For 46 years, this narrow finger at the top of the Red Sea has been equably shared by two states supposedly at war. Water-skiers on the Jordanian side could gawp at the sunbathers on the Israeli side - but not touch. Naval cutters patrolled the line dividing their territorial waters.
In maritime terms, the importance of each port to its respective economy was quite different. Eilat handles less than 15 per cent of Israeli trade. Haifa is Israel's main port. Aqaba, in contrast, is Jordan's only port and, until UN sanctions were imposed, served as entrepot for goods going to Iraq.
It is in tourism that there are greatest hopes of a peace dividend from the non-belligerency pact signed between Jordan and Israel on 25 July. One of the enduring myths of certain special units of the Israeli paratroopers is that they won their maroon berets by slipping across the border into Jordan and infiltrating the rose-red city of Petra. Israelis are still in theory not permitted to visit Jordan. The new border crossing is for third- state nationals only, that is, non- Jordanians and non-Israelis.
Hotelkeepers in Eilat are rubbing their hands at the prospect of Saudis coming over to the gaming tables which, by a quirk of Israel's puritanical history, are all on floating platforms and yachts moored offshore.
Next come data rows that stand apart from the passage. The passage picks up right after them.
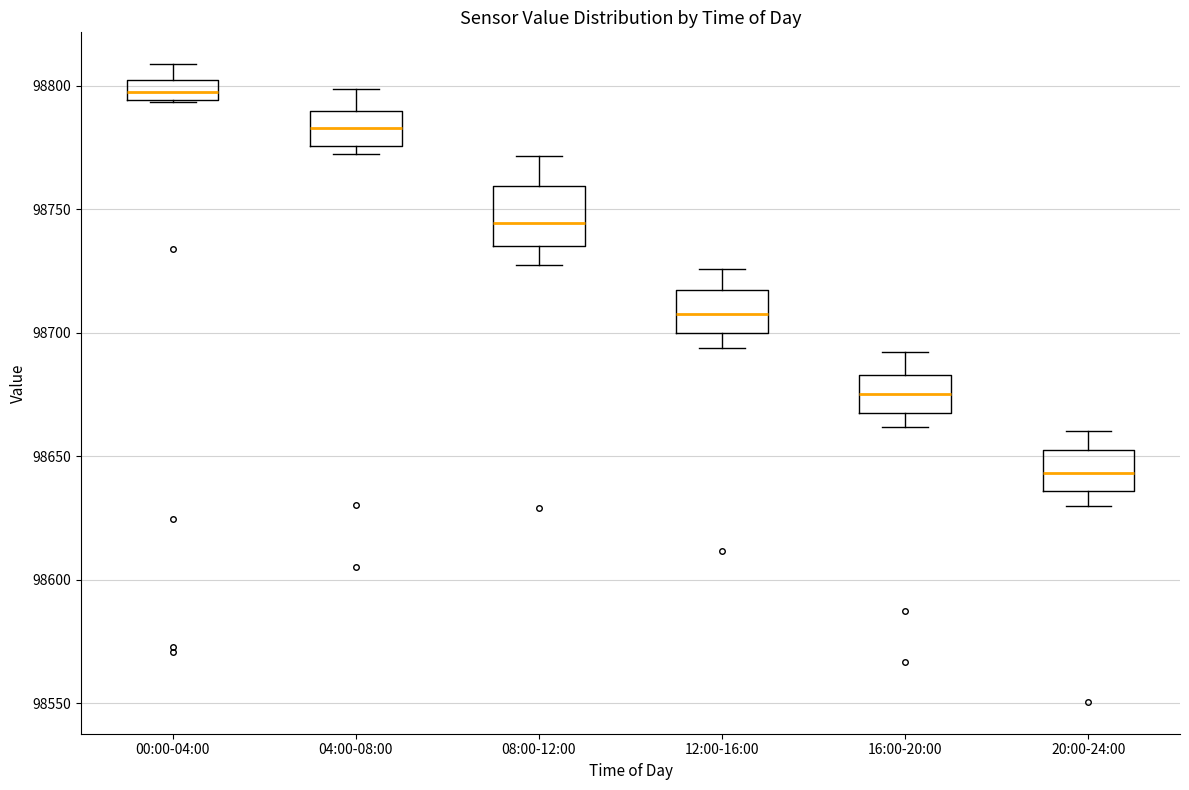

Comparing the boxes themselves (not the whiskers), which one is the tallest?

08:00-12:00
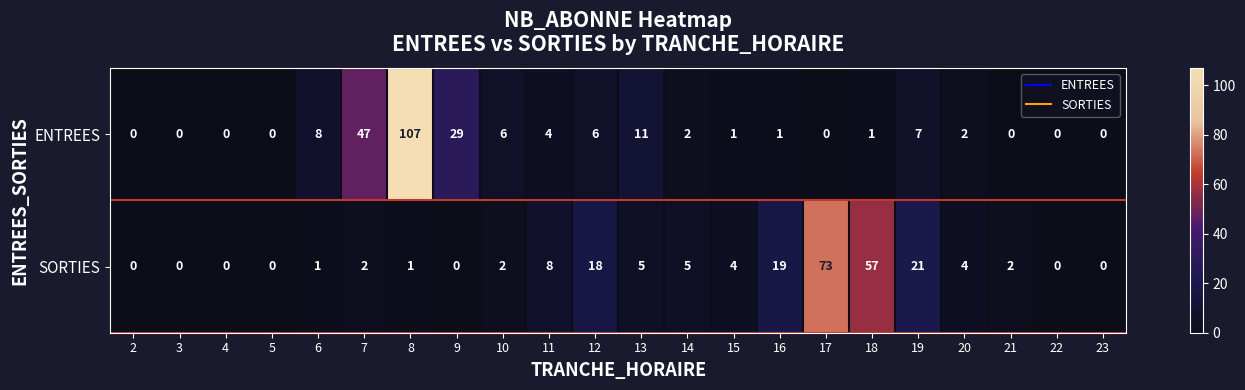

Which category has the highest value in the SORTIES series?

17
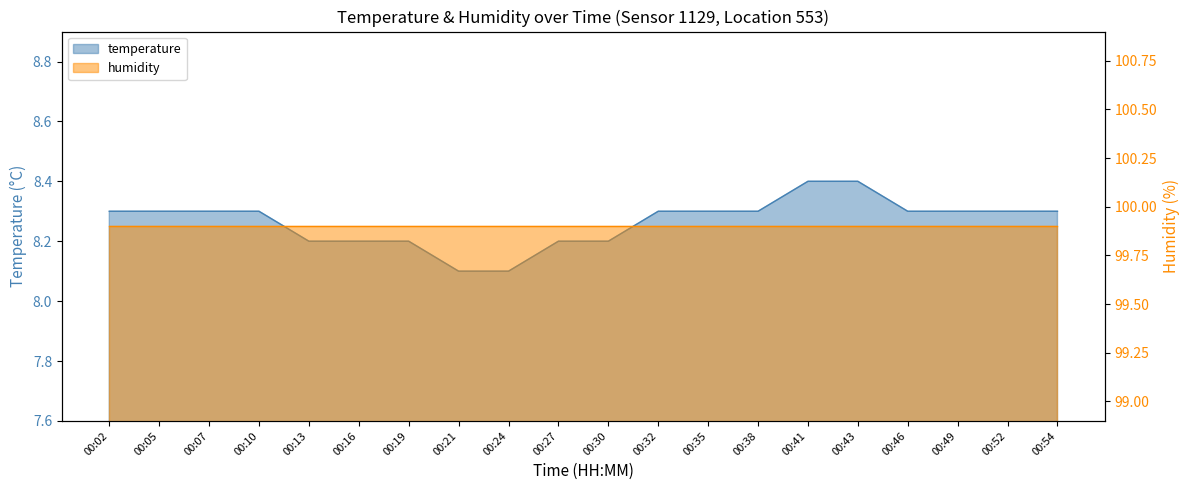

Reading left to right, list all the values displayed in this chart.

8.3	8.3	8.3	8.3	8.2	8.2	8.2	8.1	8.1	8.2	8.2	8.3	8.3	8.3	8.4	8.4	8.3	8.3	8.3	8.3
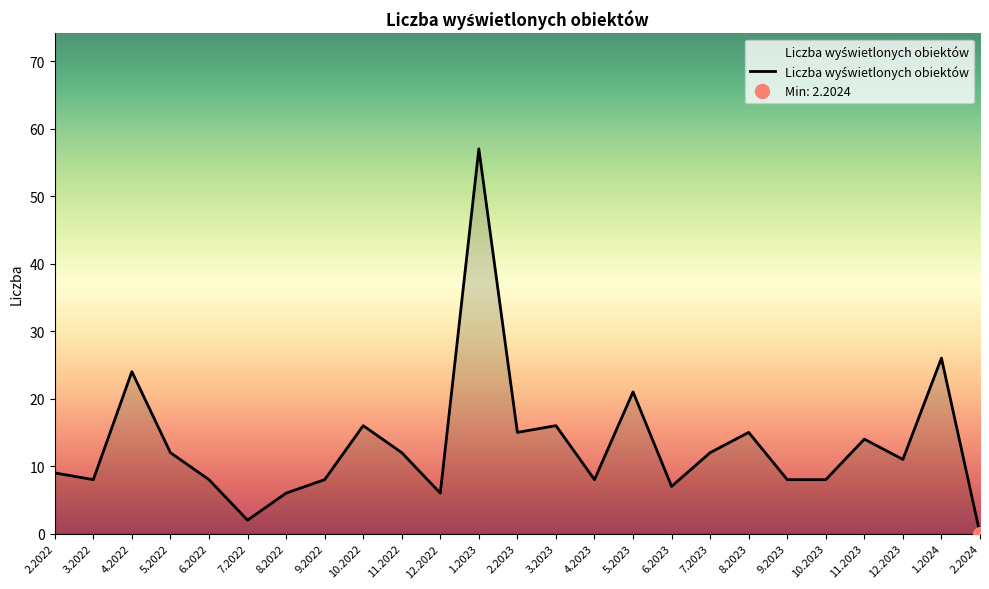

What is the change in value from 9.2023 to 11.2023?

+6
Both Jordan and Israel have expectations that tourists will increasingly combine a visit to Petra and the Roman remains at Jerash in Jordan with tours of the Holy Land.
Israel, Egypt, Turkey and Jordan are already collectively promoting the eastern Mediterranean as a holiday destination. However, tourism is an industry especially sensitive to political violence. The Egyptian tourist industry has been devastated by a handful of attacks on Nile cruisers. And in 1988, at the height of the Palestinian uprising, the Israeli tourist board had to withdraw a series of adverts infelicitously headlined: 'Jerusalem, a stone's throw from Tel Aviv'.
Other schemes for broader economic co-operation, including increased trade, remain more the dreams of those two visionaries - Crown Prince Hassan of Jordan and the Israeli Foreign Minister, Shimon Peres - than real possibilities in the near future. The Jordanian economy is dwarfed by the Israeli one, and both are highly protected by tariff barriers.
The opening of the border crossing, which follows the inauguration of direct telephone links on Sunday, is the latest step by Jordan and Israel towards establishing the kind of relations normal between states. Israel has already eased restrictions on one of the most contentious issues: the sharing of water resources. The Jordanian Water Minister announced that Israel had decided to release 4 million cubic metres (140m cubic feet) of water to Jordan from the Yarmouk tributary 'in a gesture of good faith'.
The next action which would underline Jordan's privileged status as Israel's new friend would be a visit by King Hussein to the holy shrines in Jerusalem of al-Aqsa mosque and the Dome of the Rock. He has piloted his Tristar over Israel, and steered his yacht into Israeli waters. The next step should be on land. Such a visit would be extremely controversial with the Palestinians. They see the King's arrogation of custodianship of the religious sites as an attempt to thwart their aspirations to make East Jerusalem the political capital of their hoped-for state.